Anyone have any advice?


posted by hiikeeba at 08:56 0 comments

01 July 2005

Cooling Wort

As summer continues to heat up in the Texas Hill Country, cooling the wort gets more and more difficult. My brewing partner has a well and the water is reasonably cold, but by the time we run it through the immersion wort chiller we can only get it down to about 85F. So I've been thinking about chilling wort.

I have one immersion wort chiller, a coil of copper I immerse in the hot wort and run cold water through. I suppose I could buy another one, put it in a bucket of ice water and then run it through the chiller in the wort. There a diagram on this page.

But what about ice? I'm a fan of Good Eats, starring Alton Brown. On one show, "Amber Waves," he demonstrated homebrewing. His recipe called for 4 gallons plus 1 pint of bottled spring water, and a 7 lb. bag of ice. Here are the directions for cooling the wort directly from the recipe:

. . .put the last gallon and 1 pint of water as well as the bag of ice into the fermenter and fit the top with the colander and mesh strainer. Strain the mash into the fementer and allow to cool to 80 degrees before pitching the yeast. Once the mash is cooled to 80 degrees it is now safe to add the yeast. . .

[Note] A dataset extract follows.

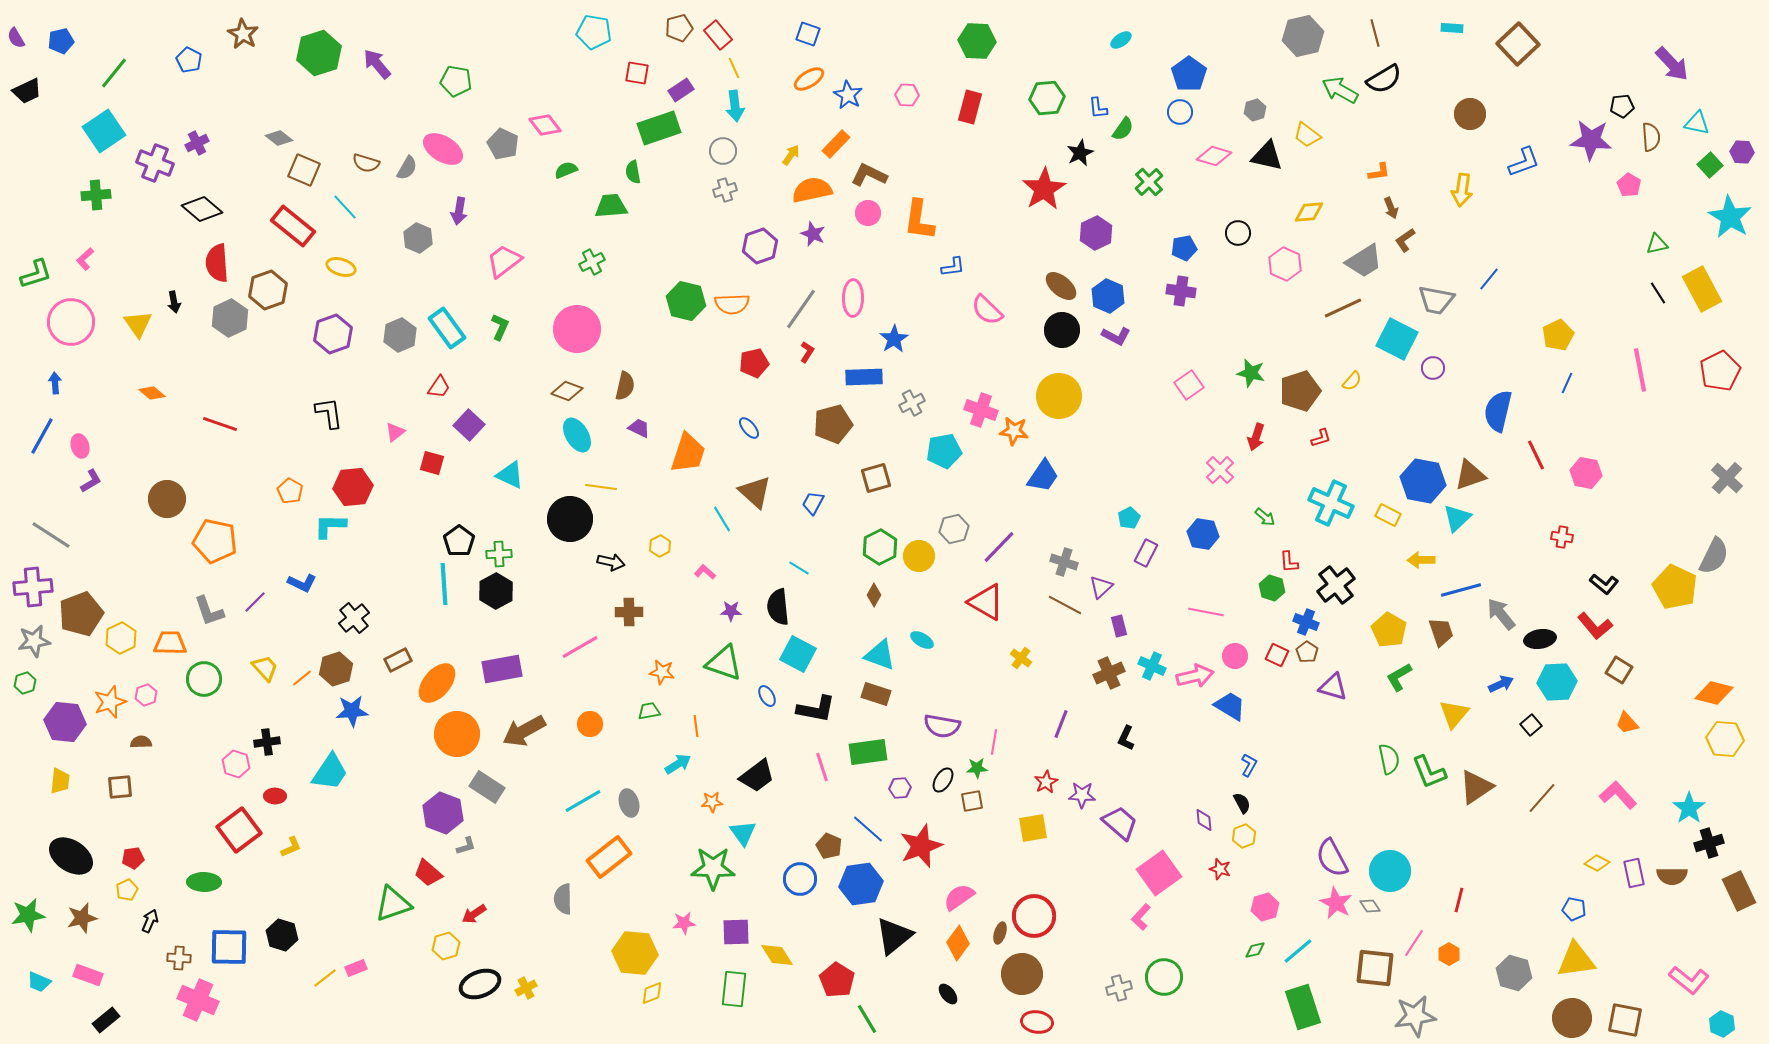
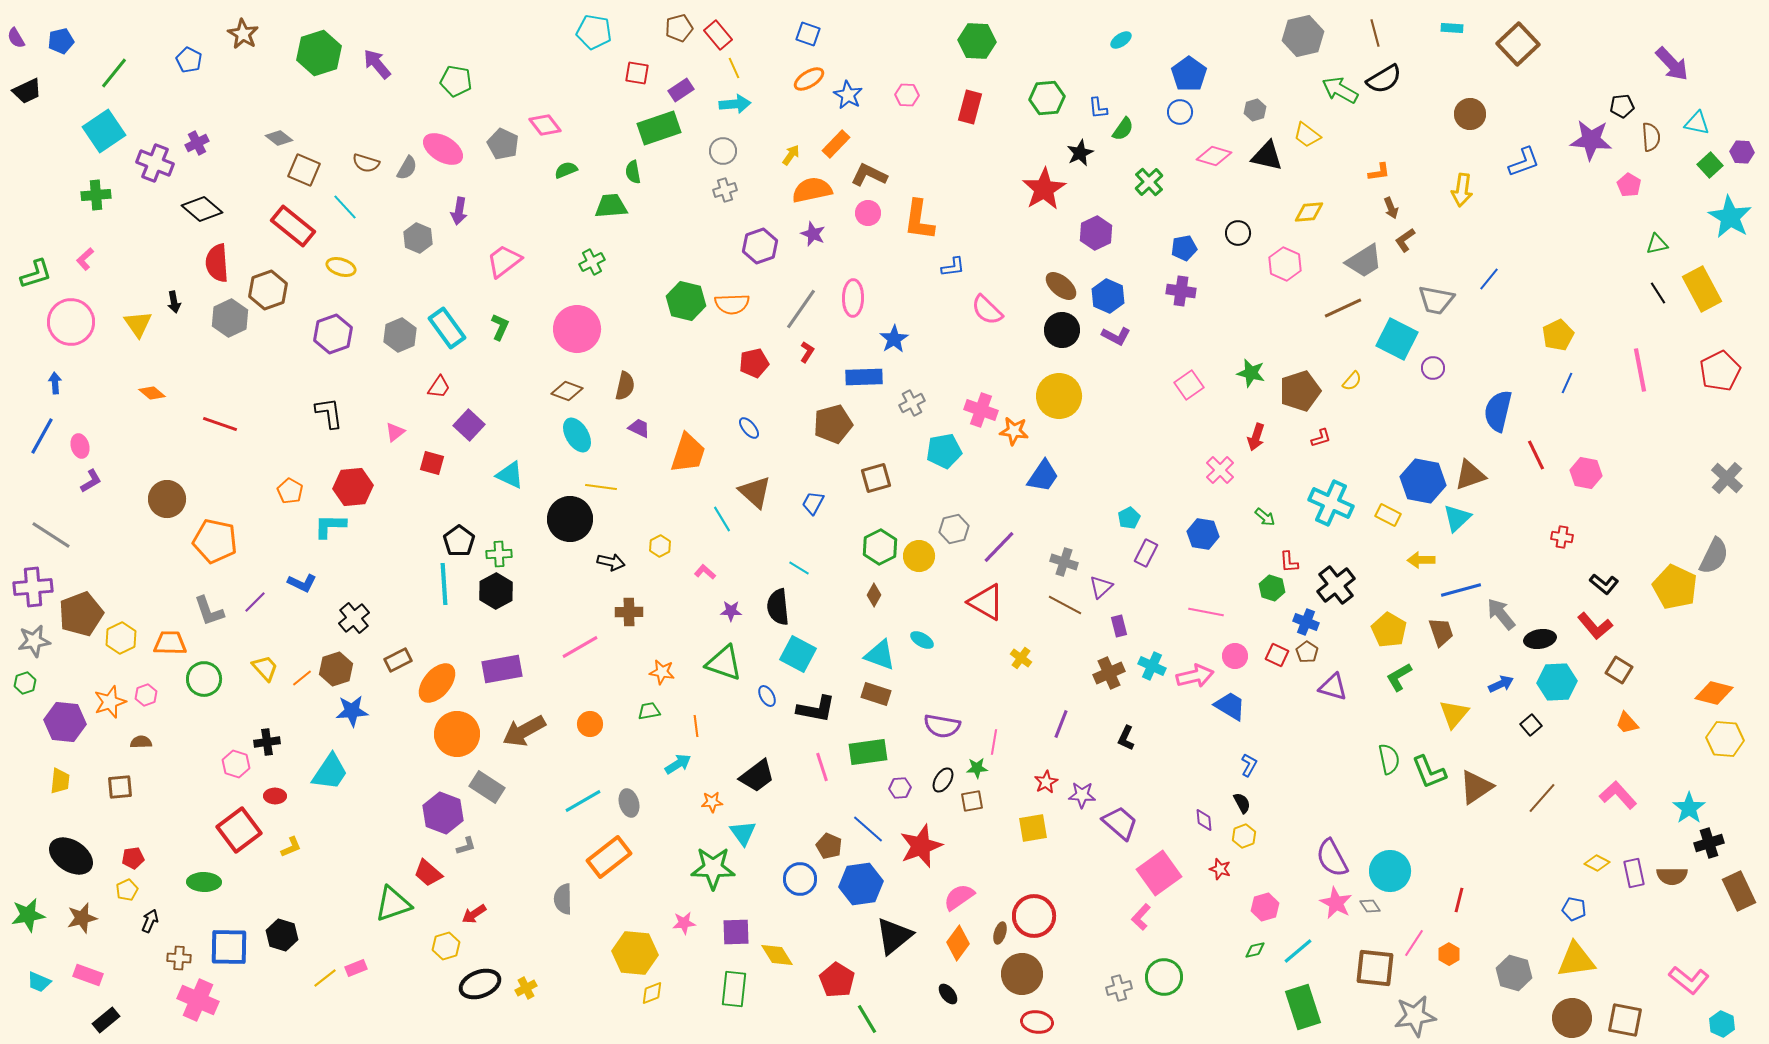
cyan arrow at (735, 106): moved 2 px up; rotated 88 degrees counterclockwise
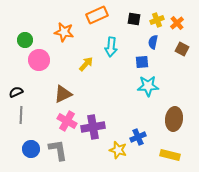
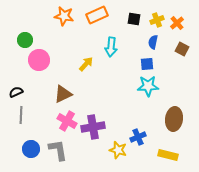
orange star: moved 16 px up
blue square: moved 5 px right, 2 px down
yellow rectangle: moved 2 px left
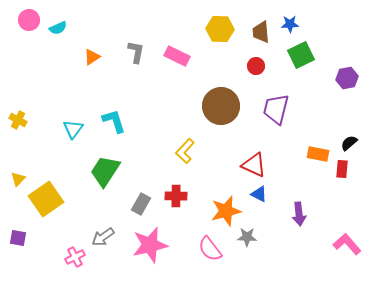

Several homebrewing experts, including Annapolis Homebrew, How to Brew, and Brew Organic, say this is a bad idea, because the ice might contain some bacteria that will spoil the beer. None of them say it defintely will spoil the beer, but that it might.

Over at Brew Talk, folks are on both sides of the issue. It sounds like a litte experiment is in order.